In the entries that follow, the first line to write out is the one containing "have done [only]", and the last is the one containing "William Alexander". Reproduce that stretch exactly, with nothing before or after it.

^^^^^^^^^^^^^^^^

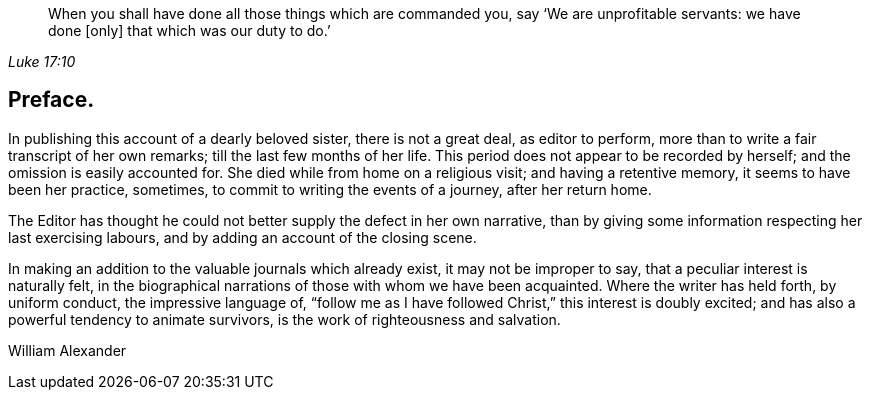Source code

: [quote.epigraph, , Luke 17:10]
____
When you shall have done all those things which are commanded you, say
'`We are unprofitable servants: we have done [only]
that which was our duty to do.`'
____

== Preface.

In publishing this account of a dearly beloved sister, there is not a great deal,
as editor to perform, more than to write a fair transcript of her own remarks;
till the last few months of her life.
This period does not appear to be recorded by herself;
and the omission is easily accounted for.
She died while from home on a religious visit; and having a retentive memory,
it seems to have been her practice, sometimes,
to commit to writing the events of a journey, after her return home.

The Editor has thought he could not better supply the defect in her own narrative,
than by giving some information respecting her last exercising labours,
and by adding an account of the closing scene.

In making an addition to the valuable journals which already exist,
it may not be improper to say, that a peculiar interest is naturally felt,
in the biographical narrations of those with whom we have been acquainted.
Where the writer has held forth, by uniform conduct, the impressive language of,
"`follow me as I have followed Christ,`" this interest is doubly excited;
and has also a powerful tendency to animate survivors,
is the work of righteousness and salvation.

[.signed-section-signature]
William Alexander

^^^^^^^^^^^^^^^^

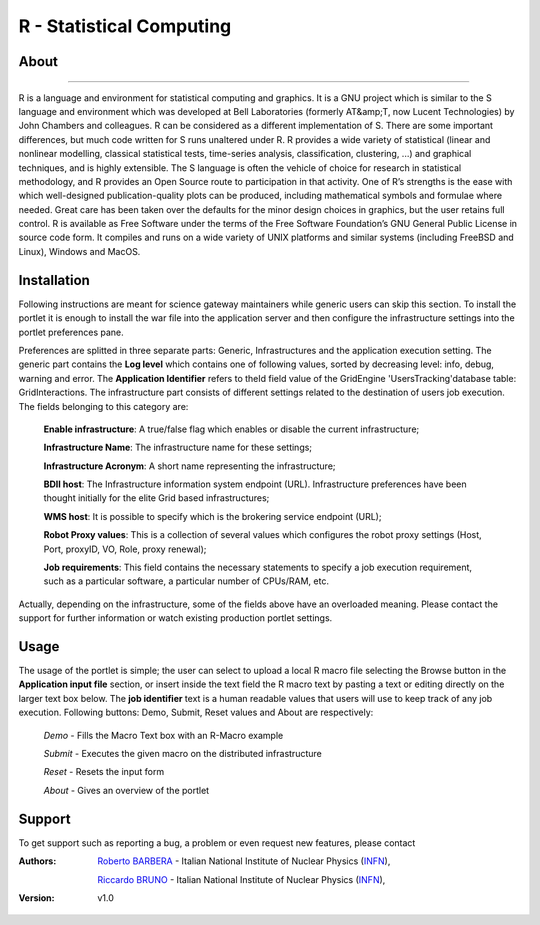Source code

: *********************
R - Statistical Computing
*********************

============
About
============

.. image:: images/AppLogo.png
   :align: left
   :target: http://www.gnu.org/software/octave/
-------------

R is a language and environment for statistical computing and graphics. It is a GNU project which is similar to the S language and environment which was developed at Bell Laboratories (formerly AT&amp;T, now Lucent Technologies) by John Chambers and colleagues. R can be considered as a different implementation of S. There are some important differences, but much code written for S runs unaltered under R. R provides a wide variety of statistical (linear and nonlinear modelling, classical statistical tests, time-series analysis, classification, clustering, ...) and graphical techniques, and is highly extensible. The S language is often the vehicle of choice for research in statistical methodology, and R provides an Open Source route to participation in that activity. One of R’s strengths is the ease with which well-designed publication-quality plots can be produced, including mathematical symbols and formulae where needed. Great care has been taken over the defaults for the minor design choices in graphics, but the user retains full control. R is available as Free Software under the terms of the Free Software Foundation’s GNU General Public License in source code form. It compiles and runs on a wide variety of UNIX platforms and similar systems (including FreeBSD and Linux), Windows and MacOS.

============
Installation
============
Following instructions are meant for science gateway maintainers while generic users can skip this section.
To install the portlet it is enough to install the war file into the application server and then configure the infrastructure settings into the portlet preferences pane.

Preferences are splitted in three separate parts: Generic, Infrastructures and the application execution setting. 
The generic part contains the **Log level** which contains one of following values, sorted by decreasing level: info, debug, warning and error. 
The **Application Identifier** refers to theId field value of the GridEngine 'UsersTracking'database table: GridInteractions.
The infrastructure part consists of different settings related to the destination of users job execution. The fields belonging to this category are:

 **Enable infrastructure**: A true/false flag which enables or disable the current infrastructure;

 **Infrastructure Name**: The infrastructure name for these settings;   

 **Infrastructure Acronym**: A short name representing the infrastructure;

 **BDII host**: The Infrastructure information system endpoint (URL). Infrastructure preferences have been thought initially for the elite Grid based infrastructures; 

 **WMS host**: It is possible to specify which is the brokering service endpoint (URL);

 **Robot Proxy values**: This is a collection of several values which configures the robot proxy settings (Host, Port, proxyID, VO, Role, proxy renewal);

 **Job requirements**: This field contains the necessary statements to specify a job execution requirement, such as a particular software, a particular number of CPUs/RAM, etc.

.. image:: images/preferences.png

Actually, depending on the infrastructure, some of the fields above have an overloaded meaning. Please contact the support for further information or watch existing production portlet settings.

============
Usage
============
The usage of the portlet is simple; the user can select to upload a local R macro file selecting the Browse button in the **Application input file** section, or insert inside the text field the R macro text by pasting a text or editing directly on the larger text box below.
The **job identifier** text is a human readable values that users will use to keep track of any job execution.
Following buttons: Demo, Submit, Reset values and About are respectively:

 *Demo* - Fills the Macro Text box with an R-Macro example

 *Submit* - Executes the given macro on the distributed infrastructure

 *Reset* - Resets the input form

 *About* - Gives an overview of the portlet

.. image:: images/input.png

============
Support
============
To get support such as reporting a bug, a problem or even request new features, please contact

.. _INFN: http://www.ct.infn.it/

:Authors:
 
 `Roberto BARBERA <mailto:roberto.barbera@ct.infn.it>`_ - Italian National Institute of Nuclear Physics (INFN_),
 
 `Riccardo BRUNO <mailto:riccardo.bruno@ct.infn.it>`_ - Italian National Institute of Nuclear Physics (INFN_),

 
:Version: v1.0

^^^^^^^^^^^^^^^^

## [WRITTEN RESPONSE]
'`We are unprofitable servants: we have done [only]
that which was our duty to do.`'
____

== Preface.

In publishing this account of a dearly beloved sister, there is not a great deal,
as editor to perform, more than to write a fair transcript of her own remarks;
till the last few months of her life.
This period does not appear to be recorded by herself;
and the omission is easily accounted for.
She died while from home on a religious visit; and having a retentive memory,
it seems to have been her practice, sometimes,
to commit to writing the events of a journey, after her return home.

The Editor has thought he could not better supply the defect in her own narrative,
than by giving some information respecting her last exercising labours,
and by adding an account of the closing scene.

In making an addition to the valuable journals which already exist,
it may not be improper to say, that a peculiar interest is naturally felt,
in the biographical narrations of those with whom we have been acquainted.
Where the writer has held forth, by uniform conduct, the impressive language of,
"`follow me as I have followed Christ,`" this interest is doubly excited;
and has also a powerful tendency to animate survivors,
is the work of righteousness and salvation.

[.signed-section-signature]
William Alexander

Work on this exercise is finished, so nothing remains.